I have understood that a high percentage of NA’s are unwanted when creating machine learning models. And also that the “good” factors is the ones with a high Target Information Regression.
But for me, all the factors with a high Target Information Regression has a very high % of NA?
It’s a bit contradicting to me, does anyone has any insight to why i get these results?
Mathematically it finds "information" in the data. NAs with P123's ranking system carry an abundance of information. In this example we can very reliable predict that a rank of 100 will have zero return.
Unfortunately, it is false information that cannot be used, that is based on the fact that the middle buckets are empty which is really just an artifact of the way NAs are handled for this single factor:
Regularization is one way to fix this. Here is the same ranking system with a small amount of random noise added, which makes it so there are no empty buckets:
There are other—probably better--ways to deal with this. I do think using Target Information Regression is a great idea that could be tweaked. And P123 is actively looking into ways to fix this, improve it or replace it.
This would be a great time to fix the NA problem in general, however.

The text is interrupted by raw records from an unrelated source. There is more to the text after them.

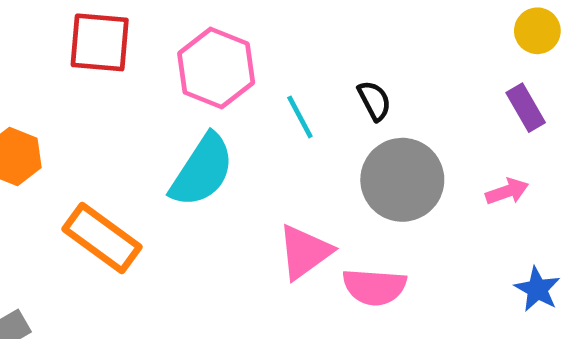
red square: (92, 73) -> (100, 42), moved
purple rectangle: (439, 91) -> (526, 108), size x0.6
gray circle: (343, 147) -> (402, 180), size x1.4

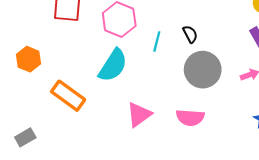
cyan line: (300, 117) -> (157, 41), turned 42
pink triangle: (305, 252) -> (139, 114), moved

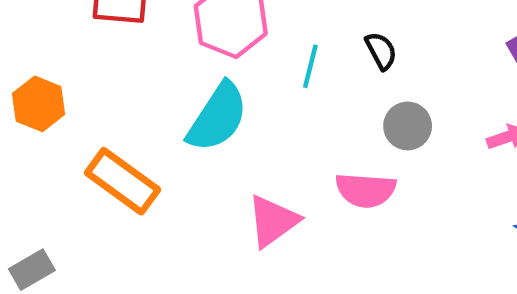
gray circle: (203, 70) -> (408, 126), size x0.6
pink semicircle: (190, 118) -> (366, 190), moved

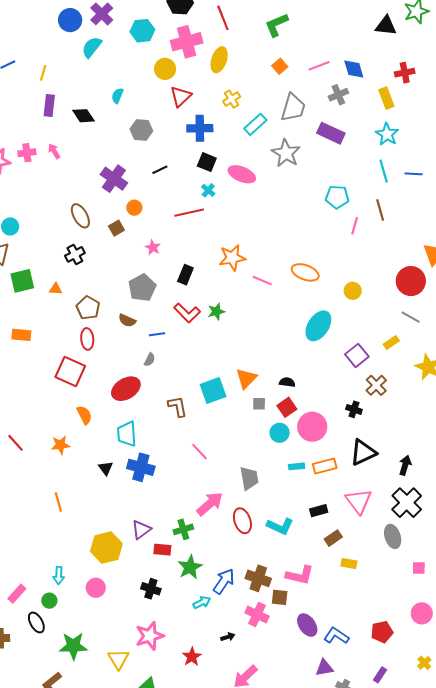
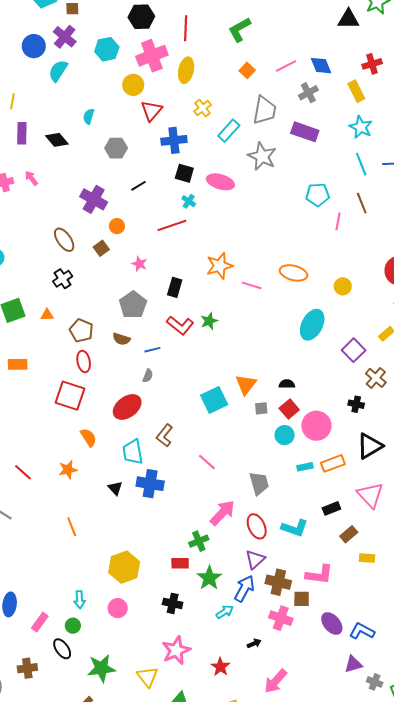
red line: (223, 18) -> (186, 28), turned 30
brown L-shape: (178, 406) -> (165, 436), moved, turned -125
purple triangle: (141, 530) -> (255, 559), moved

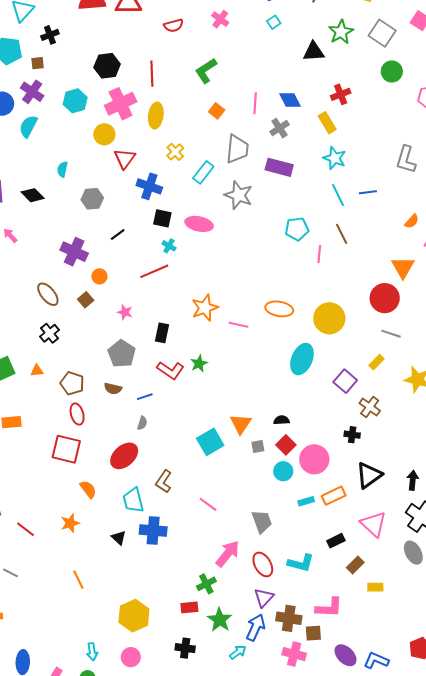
pink line: (286, 66) -> (255, 103), turned -55
blue cross: (174, 140) -> (149, 186), turned 30
yellow circle: (343, 286) -> (329, 318), size x1.8

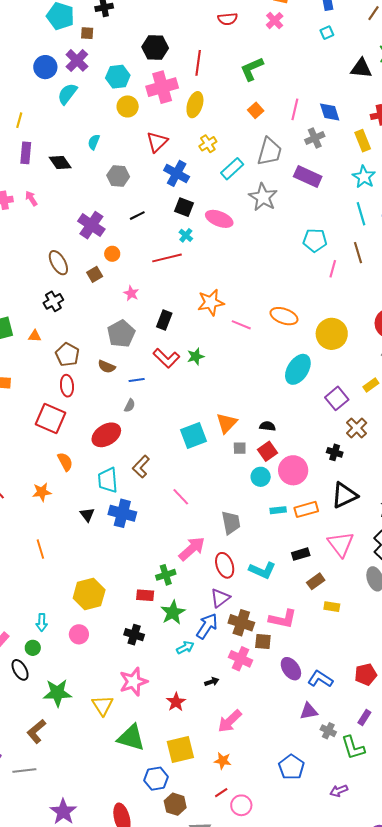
yellow circle: (104, 134) -> (128, 106), moved

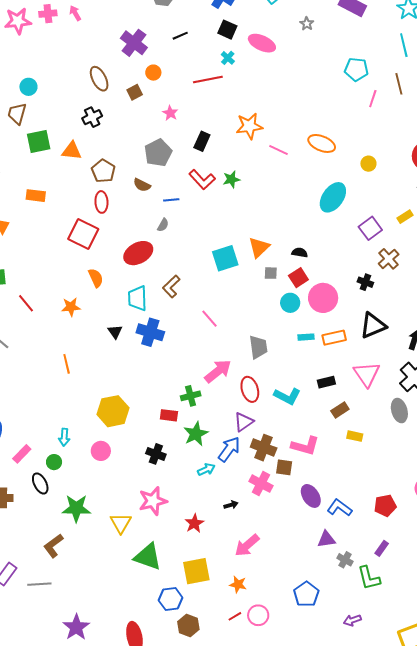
gray star: (263, 197) -> (307, 24), size x0.5
yellow circle: (332, 334) -> (368, 164), size x0.5
orange triangle: (35, 336) -> (72, 151), size x1.5
pink circle: (241, 805) -> (258, 615), moved

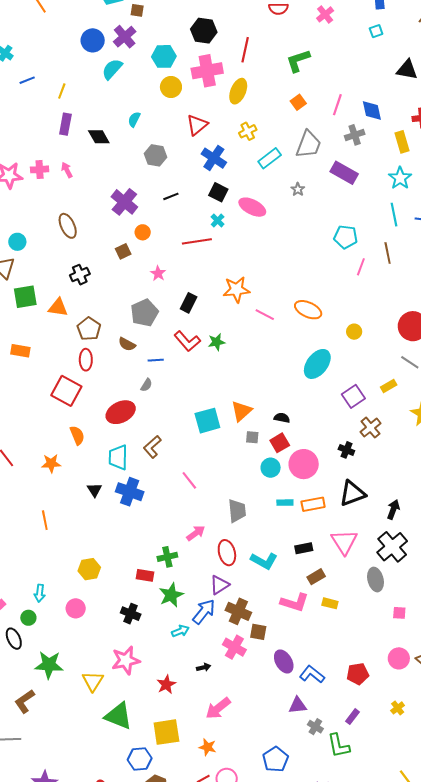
brown ellipse: (99, 79) -> (68, 226), moved
pink arrow: (218, 371) -> (196, 533), size x0.7
yellow hexagon: (113, 411) -> (89, 569), size x0.7
pink L-shape: (305, 446) -> (295, 602), moved

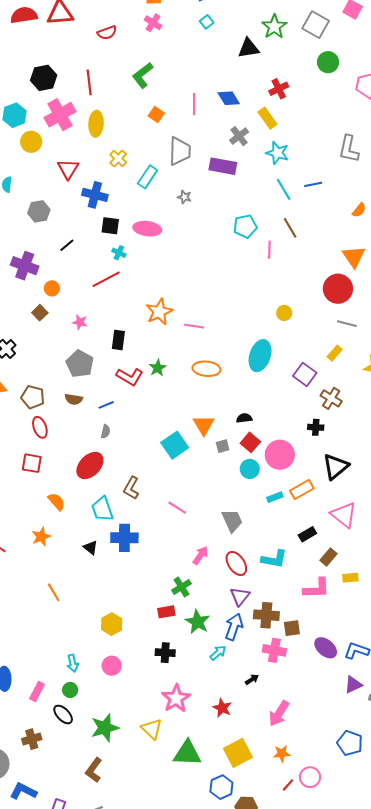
gray cross: (355, 135) -> (239, 136), moved
orange ellipse: (308, 310) -> (206, 369), moved
red square: (66, 391) -> (32, 463), size x0.7

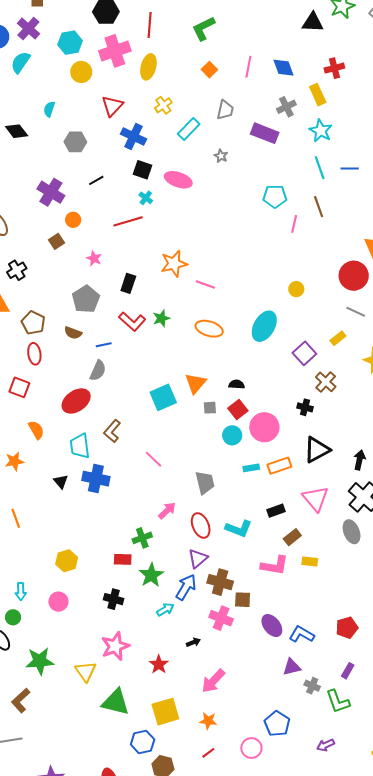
gray trapezoid: (180, 151) -> (225, 110), size x0.7
gray semicircle: (105, 431) -> (98, 371), size x1.5
pink circle: (310, 777) -> (251, 748), moved

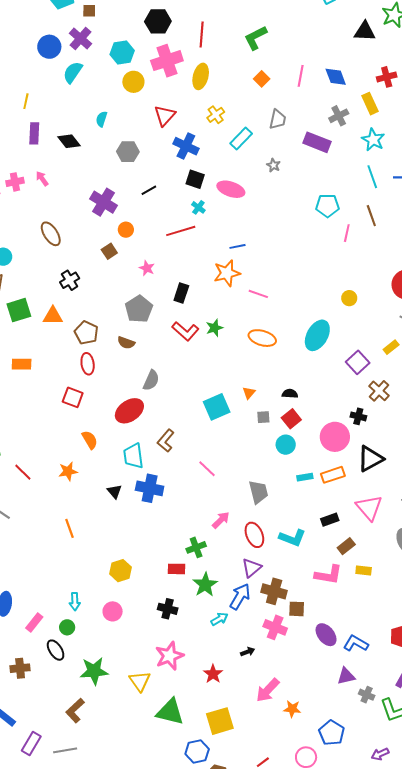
blue line: (104, 345) -> (237, 246), moved
orange triangle: (196, 383) -> (249, 393), size x0.6
pink circle: (264, 427) -> (335, 437), moved
orange star: (208, 721) -> (292, 709), moved

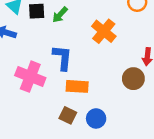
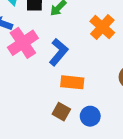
blue L-shape: (62, 58) -> (59, 52), turned 32
pink cross: (30, 77) -> (23, 43), moved, turned 32

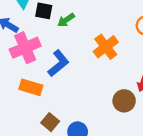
orange rectangle: (72, 82) -> (31, 87), moved

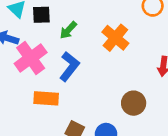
green arrow: (66, 20) -> (68, 30), moved
brown circle: (124, 101) -> (134, 103), moved

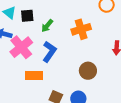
orange cross: (115, 38) -> (81, 29), turned 36
brown circle: (134, 103) -> (88, 71), moved

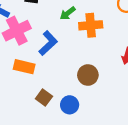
green arrow: (47, 26) -> (68, 13), moved

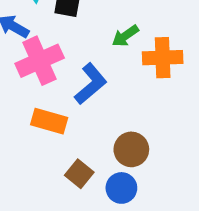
brown circle: (88, 75) -> (131, 149), moved

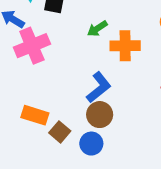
blue L-shape: (91, 84) -> (99, 87), moved
orange rectangle: (49, 121) -> (35, 115), moved

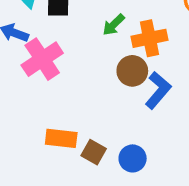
blue L-shape: (99, 87) -> (158, 90), moved
brown circle: (100, 115) -> (132, 71), moved

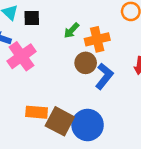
brown square: (94, 152) -> (60, 121), size x1.6
blue circle: (133, 158) -> (88, 125), size x1.6

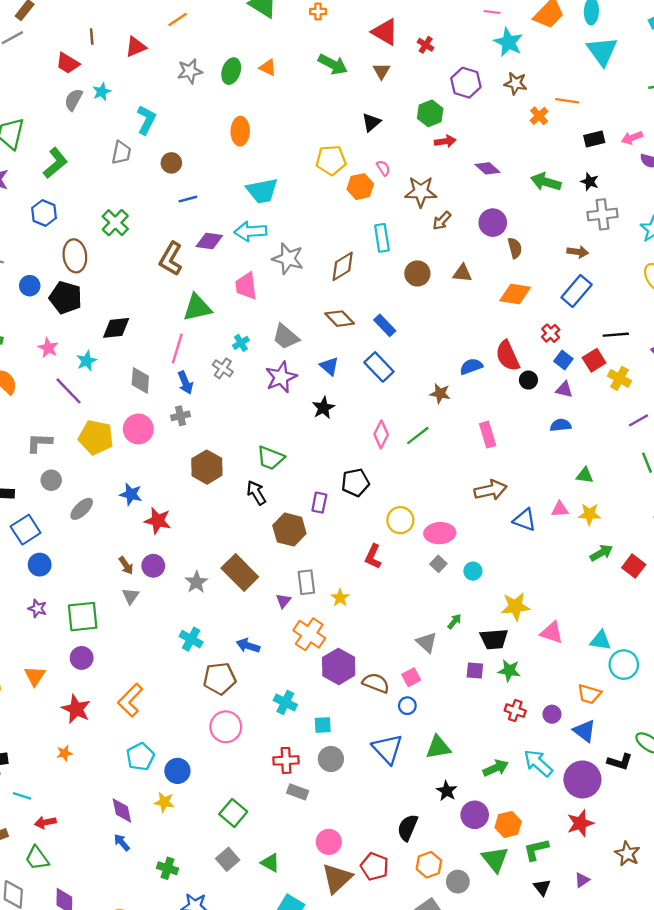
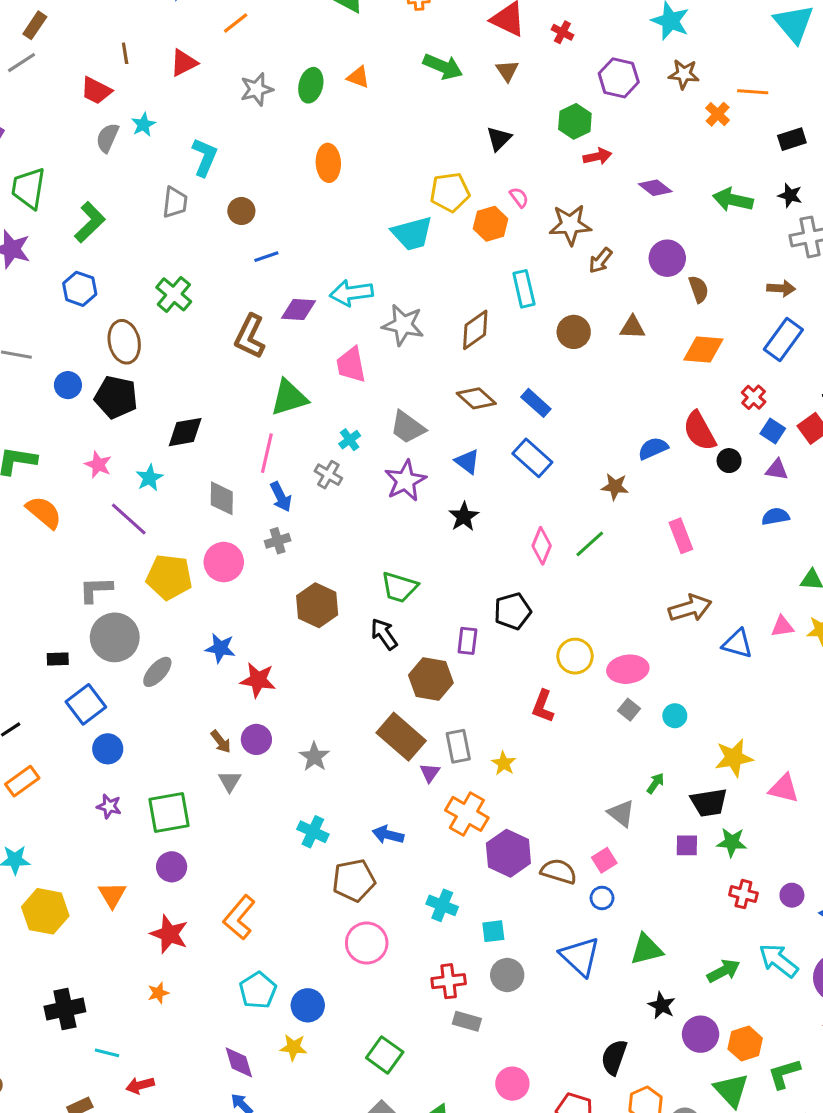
cyan trapezoid: (262, 191) -> (412, 234), moved
gray circle: (51, 480) -> (115, 637), size x1.8
brown rectangle: (240, 573) -> (401, 737), moved

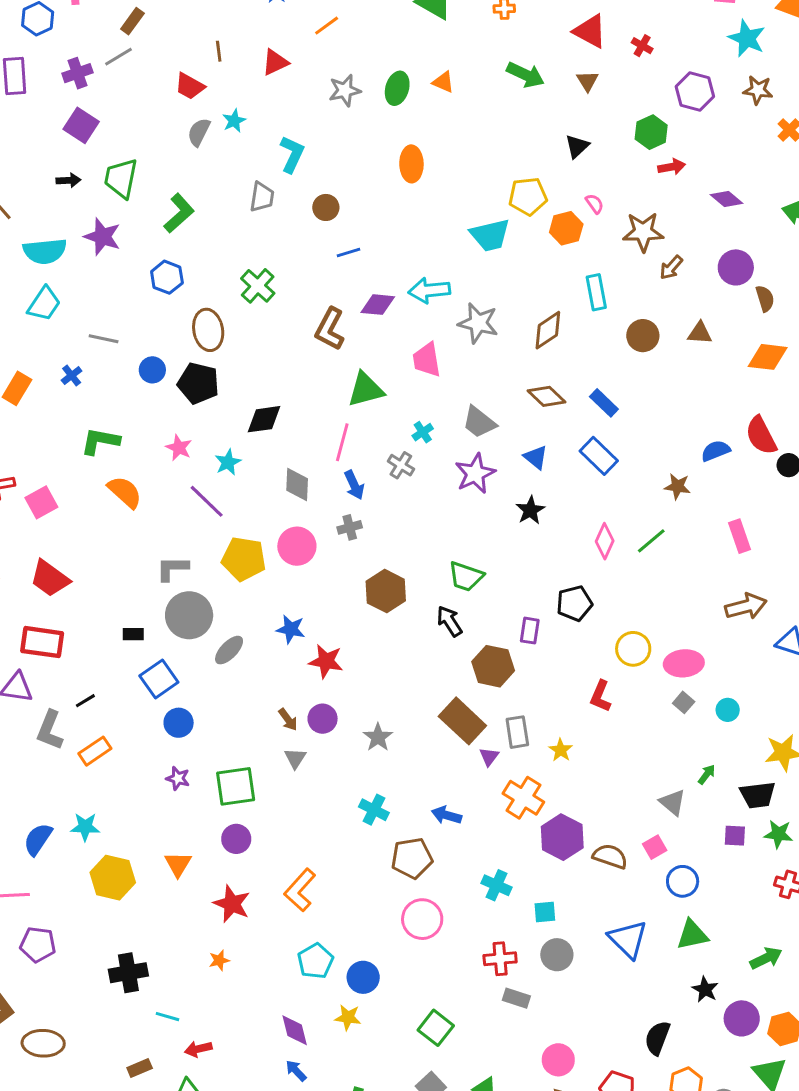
blue circle: (602, 898) -> (683, 881), moved, size x1.4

The problems created by the present handling of NAs is not limited to Target Information Regression. For example, P123 classic NAs are not helping to give us an accurate slope and is generally a problem for selecting single factors (as it is when using Target Information Regression).
And there is real information in the NAs that could be harvested if NAs were handled differently.
Accuracy checked with Claude 3. It found no errors with this summary: "Your analysis seems well-reasoned and highlights an important issue in data analysis and financial modeling. The suggestion to revisit the overall handling of NAs in the system appears to be a sound recommendation that could potentially improve multiple aspects of the analysis."